Preparation of unleaded gasoline composition An unleaded gasoline composition was prepared by mixing the desulfurized light fraction obtained as described above with another gasoline base. As other gasoline base materials, desulfurized naphtha G obtained by a known technique other than catalytic cracking, catalytic reforming medium oil H, catalytic reforming heavy oil I, and alkylate gasoline J were used. Their properties are as shown in Table 4. The catalytically modified medium oil H is obtained by distilling and separating a fraction rich in toluene from catalytically reformed gasoline. The catalytically modified heavy oil I is obtained by distilling and separating aromatics having 9 or more carbon atoms and less than 11 from catalytically modified gasoline.

  39.5% by volume of the desulfurized light fraction D2 obtained in Preparation 2 of the above-mentioned desulfurized light fraction, 3.5% by volume of desulfurized naphtha G as another gasoline base material, 0.05% by volume, 15.0% by volume of catalytically modified heavy oil I and 23.0% by volume of alkylate gasoline J are blended, and as an additive, a colorant (CL-53 manufactured by Shirad Chemical) is used. ) 2 mg / L, antioxidant (Sumitizer 4ML manufactured by Sumitomo Chemical Co., Ltd.) 20 mg / L, detergent dispersant (Keropur AP-95 manufactured by BSF) 100 mg / L were added, and unleaded gasoline composition K1 (Example 1) Was prepared. Further, an unleaded gasoline composition L1 (Comparative Example 1) was prepared in the same manner as the preparation of the unleaded gasoline composition K1 except that the catalytic cracking light fraction C2 was used instead of using the desulfurized light fraction D2.

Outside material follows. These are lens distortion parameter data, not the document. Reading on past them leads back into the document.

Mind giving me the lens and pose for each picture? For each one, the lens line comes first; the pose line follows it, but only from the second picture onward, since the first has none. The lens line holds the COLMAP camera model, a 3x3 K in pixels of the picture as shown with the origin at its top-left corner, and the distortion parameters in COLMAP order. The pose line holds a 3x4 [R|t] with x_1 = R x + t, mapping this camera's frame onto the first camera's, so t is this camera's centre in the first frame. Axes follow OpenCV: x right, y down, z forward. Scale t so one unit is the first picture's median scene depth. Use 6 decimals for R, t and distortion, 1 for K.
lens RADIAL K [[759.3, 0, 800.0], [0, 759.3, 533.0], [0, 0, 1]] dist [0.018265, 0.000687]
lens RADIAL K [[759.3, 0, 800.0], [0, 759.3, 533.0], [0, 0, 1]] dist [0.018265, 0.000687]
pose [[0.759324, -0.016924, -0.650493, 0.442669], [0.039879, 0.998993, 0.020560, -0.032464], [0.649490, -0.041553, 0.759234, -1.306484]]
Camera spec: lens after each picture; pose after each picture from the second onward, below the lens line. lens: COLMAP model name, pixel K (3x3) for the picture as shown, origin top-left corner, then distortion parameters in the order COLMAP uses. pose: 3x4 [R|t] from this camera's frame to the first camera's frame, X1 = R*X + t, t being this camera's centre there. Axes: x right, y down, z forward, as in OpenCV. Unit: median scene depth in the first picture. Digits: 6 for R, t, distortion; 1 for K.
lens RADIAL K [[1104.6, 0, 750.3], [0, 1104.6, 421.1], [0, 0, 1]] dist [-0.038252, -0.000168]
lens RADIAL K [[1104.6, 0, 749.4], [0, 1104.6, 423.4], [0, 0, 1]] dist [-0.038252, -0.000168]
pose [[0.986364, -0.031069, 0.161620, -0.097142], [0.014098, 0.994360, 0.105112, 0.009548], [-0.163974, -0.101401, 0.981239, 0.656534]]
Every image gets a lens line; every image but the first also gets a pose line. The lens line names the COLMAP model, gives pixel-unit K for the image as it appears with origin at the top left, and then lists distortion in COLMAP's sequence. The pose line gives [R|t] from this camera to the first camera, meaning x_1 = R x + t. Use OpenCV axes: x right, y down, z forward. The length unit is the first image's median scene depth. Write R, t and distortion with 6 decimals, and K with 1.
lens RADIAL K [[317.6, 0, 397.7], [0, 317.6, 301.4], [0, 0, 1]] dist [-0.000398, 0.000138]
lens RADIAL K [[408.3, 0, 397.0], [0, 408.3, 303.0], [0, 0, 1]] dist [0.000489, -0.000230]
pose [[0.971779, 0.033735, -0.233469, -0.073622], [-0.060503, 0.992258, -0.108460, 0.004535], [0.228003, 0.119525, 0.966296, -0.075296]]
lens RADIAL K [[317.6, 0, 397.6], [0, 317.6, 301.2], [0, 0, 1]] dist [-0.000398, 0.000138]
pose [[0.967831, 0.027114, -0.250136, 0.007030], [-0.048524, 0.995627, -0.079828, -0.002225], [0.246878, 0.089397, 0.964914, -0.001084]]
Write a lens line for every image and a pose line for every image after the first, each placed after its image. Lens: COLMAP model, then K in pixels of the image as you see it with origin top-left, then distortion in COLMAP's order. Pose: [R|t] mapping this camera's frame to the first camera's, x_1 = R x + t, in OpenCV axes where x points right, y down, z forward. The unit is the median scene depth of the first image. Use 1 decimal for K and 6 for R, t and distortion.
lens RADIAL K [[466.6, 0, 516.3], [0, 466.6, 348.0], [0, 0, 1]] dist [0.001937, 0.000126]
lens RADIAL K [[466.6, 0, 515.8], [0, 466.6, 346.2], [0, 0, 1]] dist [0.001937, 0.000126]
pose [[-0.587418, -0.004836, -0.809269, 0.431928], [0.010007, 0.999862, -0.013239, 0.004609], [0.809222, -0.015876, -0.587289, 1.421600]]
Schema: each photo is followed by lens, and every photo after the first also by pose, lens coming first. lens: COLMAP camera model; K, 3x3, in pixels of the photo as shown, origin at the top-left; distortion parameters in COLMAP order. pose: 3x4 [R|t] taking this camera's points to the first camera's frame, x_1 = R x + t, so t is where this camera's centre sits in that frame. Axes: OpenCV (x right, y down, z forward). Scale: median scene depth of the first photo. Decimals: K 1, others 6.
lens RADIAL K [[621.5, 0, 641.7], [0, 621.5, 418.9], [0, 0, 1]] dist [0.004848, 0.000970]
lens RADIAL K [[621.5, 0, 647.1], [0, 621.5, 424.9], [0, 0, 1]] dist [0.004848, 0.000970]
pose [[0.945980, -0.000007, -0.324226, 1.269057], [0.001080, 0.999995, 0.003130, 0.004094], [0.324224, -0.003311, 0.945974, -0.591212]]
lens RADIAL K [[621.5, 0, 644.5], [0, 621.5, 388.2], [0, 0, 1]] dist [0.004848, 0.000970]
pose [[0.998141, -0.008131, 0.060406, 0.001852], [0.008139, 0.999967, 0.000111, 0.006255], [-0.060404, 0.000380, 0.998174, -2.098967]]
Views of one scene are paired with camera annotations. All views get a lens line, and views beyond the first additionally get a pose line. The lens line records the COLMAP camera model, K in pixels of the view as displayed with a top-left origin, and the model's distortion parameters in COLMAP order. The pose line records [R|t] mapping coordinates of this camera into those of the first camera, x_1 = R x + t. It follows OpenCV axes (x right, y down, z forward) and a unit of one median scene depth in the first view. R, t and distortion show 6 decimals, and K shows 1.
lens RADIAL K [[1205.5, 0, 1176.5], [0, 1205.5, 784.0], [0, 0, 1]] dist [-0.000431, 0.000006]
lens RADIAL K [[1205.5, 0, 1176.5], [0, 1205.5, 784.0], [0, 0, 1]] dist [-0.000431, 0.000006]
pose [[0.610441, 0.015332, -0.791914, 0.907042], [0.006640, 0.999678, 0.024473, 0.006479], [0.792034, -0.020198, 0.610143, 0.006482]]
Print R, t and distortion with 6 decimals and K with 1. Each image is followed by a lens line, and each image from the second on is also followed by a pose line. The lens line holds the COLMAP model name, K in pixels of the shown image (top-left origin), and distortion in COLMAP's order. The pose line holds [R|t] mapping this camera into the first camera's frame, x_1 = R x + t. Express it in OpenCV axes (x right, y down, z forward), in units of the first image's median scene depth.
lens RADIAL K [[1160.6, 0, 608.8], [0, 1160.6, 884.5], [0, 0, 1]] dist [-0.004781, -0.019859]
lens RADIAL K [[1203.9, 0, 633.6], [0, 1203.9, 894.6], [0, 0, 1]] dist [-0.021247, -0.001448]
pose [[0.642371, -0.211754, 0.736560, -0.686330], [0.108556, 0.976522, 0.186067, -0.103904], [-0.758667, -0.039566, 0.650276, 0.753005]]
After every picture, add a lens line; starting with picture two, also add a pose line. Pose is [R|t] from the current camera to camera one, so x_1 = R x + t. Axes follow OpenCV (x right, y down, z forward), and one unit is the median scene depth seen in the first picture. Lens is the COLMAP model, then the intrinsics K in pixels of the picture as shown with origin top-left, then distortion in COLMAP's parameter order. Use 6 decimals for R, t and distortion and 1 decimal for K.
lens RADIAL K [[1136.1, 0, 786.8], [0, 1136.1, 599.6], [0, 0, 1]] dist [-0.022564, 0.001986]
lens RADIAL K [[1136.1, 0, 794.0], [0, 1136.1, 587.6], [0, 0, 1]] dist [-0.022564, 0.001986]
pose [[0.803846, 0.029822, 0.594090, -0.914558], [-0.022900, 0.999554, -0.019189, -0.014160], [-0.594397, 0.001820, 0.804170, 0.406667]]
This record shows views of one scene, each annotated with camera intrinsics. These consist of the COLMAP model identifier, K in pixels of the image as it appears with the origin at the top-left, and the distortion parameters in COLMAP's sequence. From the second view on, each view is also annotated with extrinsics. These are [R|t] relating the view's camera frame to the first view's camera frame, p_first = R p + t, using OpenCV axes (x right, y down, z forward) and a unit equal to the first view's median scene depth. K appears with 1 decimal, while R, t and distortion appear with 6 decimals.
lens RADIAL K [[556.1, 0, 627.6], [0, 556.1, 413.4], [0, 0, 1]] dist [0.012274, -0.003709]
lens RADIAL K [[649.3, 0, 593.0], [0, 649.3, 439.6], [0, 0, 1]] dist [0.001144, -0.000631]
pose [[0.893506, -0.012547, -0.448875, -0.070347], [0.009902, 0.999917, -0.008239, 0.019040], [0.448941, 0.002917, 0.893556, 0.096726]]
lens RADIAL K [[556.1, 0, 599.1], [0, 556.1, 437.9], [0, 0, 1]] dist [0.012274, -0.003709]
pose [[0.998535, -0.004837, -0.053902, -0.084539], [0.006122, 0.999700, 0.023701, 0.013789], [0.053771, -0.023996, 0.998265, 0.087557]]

  Similarly to the preparation of the unleaded gasoline composition K1, the desulfurized light fraction D3 is 40% by volume, the desulfurized naphtha G is 2% by volume, the catalytic reforming medium oil H is 11% by volume, and the catalytic reforming weight It contains 21% by volume of refined oil I and 26% by volume of alkylate gasoline J. As additives, 2mg / L of colorant (CL-53 made by Shirad Chemical), antioxidant (Sumilyzer 4ML made by Sumitomo Chemical) ) 20 mg / L, 100 mg / L of a detergent dispersant (Keropur AP-95 manufactured by BASF) was added to prepare an unleaded gasoline composition K2 (Example 2). Further, an unleaded gasoline composition L2 (Comparative Example 2) was prepared in the same manner as the preparation of the unleaded gasoline composition K2 except that the catalytic cracking light fraction C3 was used instead of using the desulfurized light fraction D3. .

  Table 5 shows the properties of the unleaded gasoline compositions K1, K2, L1, and L2 prepared as Examples and Comparative Examples, respectively. The olefin content in the boiling range of 25 to 100 ° C. in the total olefin content was 100% by volume for all of K1, K2, L1, and L2.

  From Table 5, the unleaded gasoline compositions provided by the present invention (K1 and K2) have almost no other changes compared to the unleaded gasoline compositions provided by the prior art (L1 and L2) It is clear that the sulfur content can be reduced to 1 ppm by mass or less, and the benzene content can be reduced to 0.3% by volume or less.

Claims (3)

  Research octane number is 96.0 or more, 50 volume% distillation temperature is 105 ° C. or less, olefin content is 10 volume% or more, total sulfur content is 1 mass ppm or less, and thiophene is 0.1 to 1.0 mass as sulfur content. The unleaded gasoline composition characterized by the ratio of the thiophene which occupies ppm and a total sulfur content being 65-100 mass% as a sulfur content.   The unleaded gasoline composition according to claim 1, wherein the olefin content in the boiling range of 25 to 100 ° C in the total olefin content is 90% by volume or more.   The unleaded gasoline composition according to claim 1 or 2, wherein the benzene content is 0.3 vol% or less.